Installer un ou plusieurs abris de jardin dans son espace extérieur est une solution pratique pour ranger les outils, les vélos ou le mobilier d’été. Mais avant d’envisager de poser deux abris de jardin de 5 m², il faut bien comprendre la réglementation en vigueur. En effet, la loi ne se base pas uniquement sur la surface individuelle de chaque abri, mais sur leur surface totale cumulée, ce qui change tout en matière d’obligations administratives.
Comprendre la réglementation liée aux abris de jardin
La première chose à savoir est que la réglementation française considère la surface cumulée des abris sur un même terrain. Autrement dit, deux abris de 5 m² chacun représentent une surface totale de 10 m². À partir de ce seuil, la législation impose de réaliser une déclaration préalable de travaux auprès de la mairie.
Même si chaque abri semble « petit », l’administration les additionne lorsqu’ils se situent sur une même parcelle. Tenter de contourner cette règle en les espaçant légèrement ou en les présentant comme indépendants ne suffit pas à éviter la procédure. Les autorités peuvent les considérer comme un ensemble unique si leur usage et leur proximité laissent supposer une unité fonctionnelle.
Déclaration préalable de travaux : une obligation au-delà de 5 m²
La déclaration préalable de travaux est indispensable dès que la surface dépasse 5 m² et que la hauteur de l’abri excède 1,80 mètre. Pour deux abris totalisant 10 m², vous devez donc déposer un dossier complet à la mairie, comprenant un plan de masse, une description du projet et les matériaux utilisés. Cette démarche permet à la commune de vérifier la conformité du projet avec le Plan Local d’Urbanisme (PLU).

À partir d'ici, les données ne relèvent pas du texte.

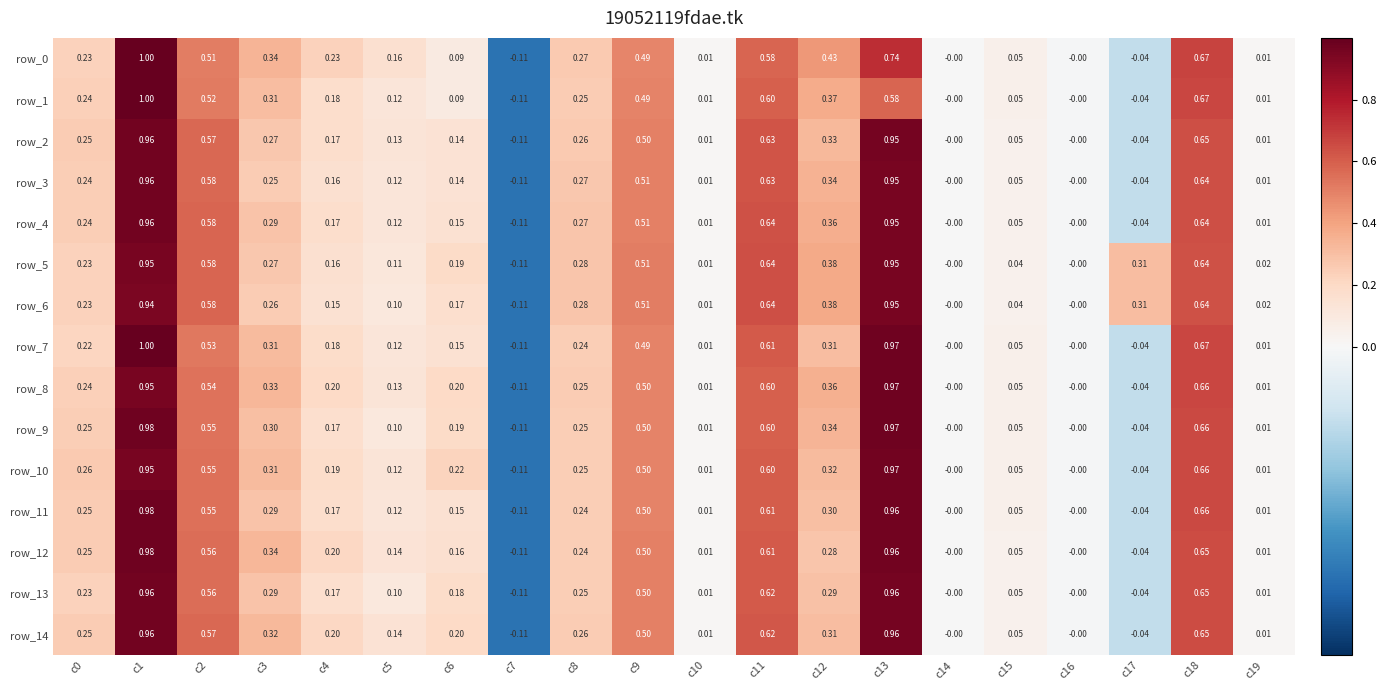

How many categories are shown in the chart?

20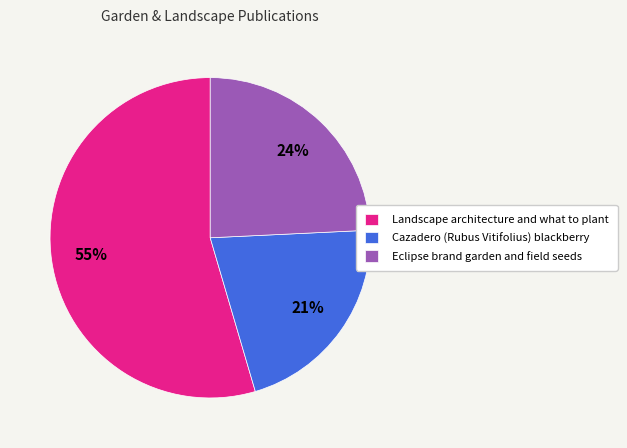

Rank the categories by value from lowest to highest.

Cazadero (Rubus Vitifolius) blackberry, Eclipse brand garden and field seeds, Landscape architecture and what to plant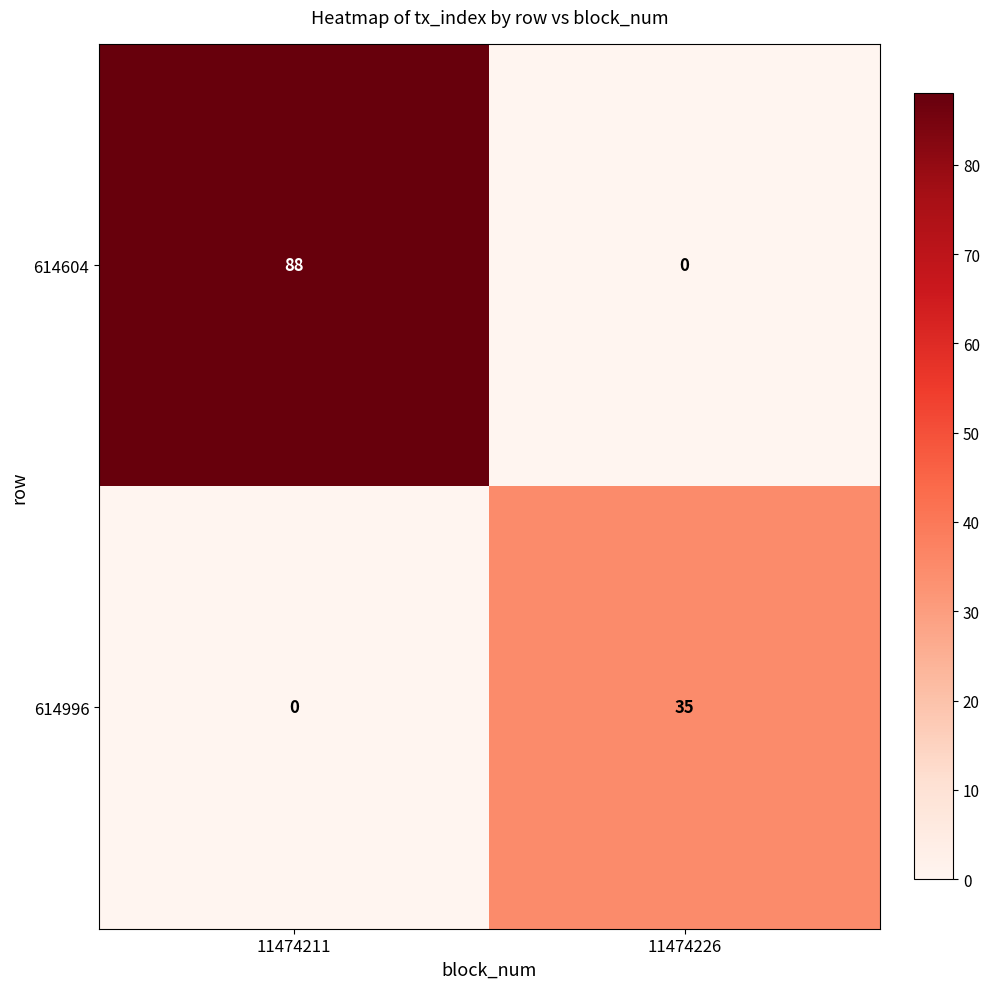

Which series has the widest spread of values?

614604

Le PLU peut contenir des règles spécifiques, notamment dans certaines zones urbaines, résidentielles ou protégées. Par exemple, certaines municipalités limitent le nombre d’abris autorisés sur un même terrain ou imposent des conditions d’aspect (toiture, couleur, hauteur). Ne pas respecter ces règles expose à des sanctions administratives et financières.

L’importance du PLU et des règles locales
Chaque commune dispose de son propre Plan Local d’Urbanisme, qui encadre la construction d’abris de jardin. Avant tout projet, il est recommandé de consulter le service d’urbanisme pour connaître les obligations locales. Certaines zones, notamment classées ou proches de monuments historiques, sont soumises à des autorisations particulières.
Le PLU définit également les distances minimales à respecter avec les limites de propriété. En règle générale, un abri doit être installé à une certaine distance du voisinage afin d’éviter les conflits de voisinage et les nuisances visuelles. Penser à l’impact esthétique et paysager de vos abris contribue à une meilleure intégration dans l’environnement.
Les risques d’une installation non déclarée
Installer deux abris sans déclaration, même s’ils font chacun 5 m², peut être considéré comme une infraction au code de l’urbanisme. En cas de contrôle, la mairie peut exiger la mise en conformité du projet ou même la démolition des structures. Une amende pouvant atteindre 6 000 € par mètre carré peut être appliquée en cas de non-respect des règles.
Déposer une déclaration préalable de travaux ne prend que quelques jours et garantit la légalité et la sérénité de votre installation. C’est également une preuve en cas de revente, car un bien avec des constructions non déclarées peut perdre de la valeur.
Bien préparer son projet d’abris de jardin
Pour éviter les erreurs, commencez par déterminer vos besoins réels : souhaitez-vous deux petits abris distincts ou un modèle unique plus spacieux ? Dans bien des cas, un seul abri de 10 m², bien conçu, est plus pratique et souvent plus simple administrativement. Si vous tenez à en installer deux, veillez à bien documenter leur usage et leur position.
L’installation de plusieurs abris de jardin peut parfaitement être autorisée, à condition de respecter les démarches légales et les règles locales d’urbanisme. Un projet bien préparé, validé par la mairie, vous garantit tranquillité et conformité sur le long terme.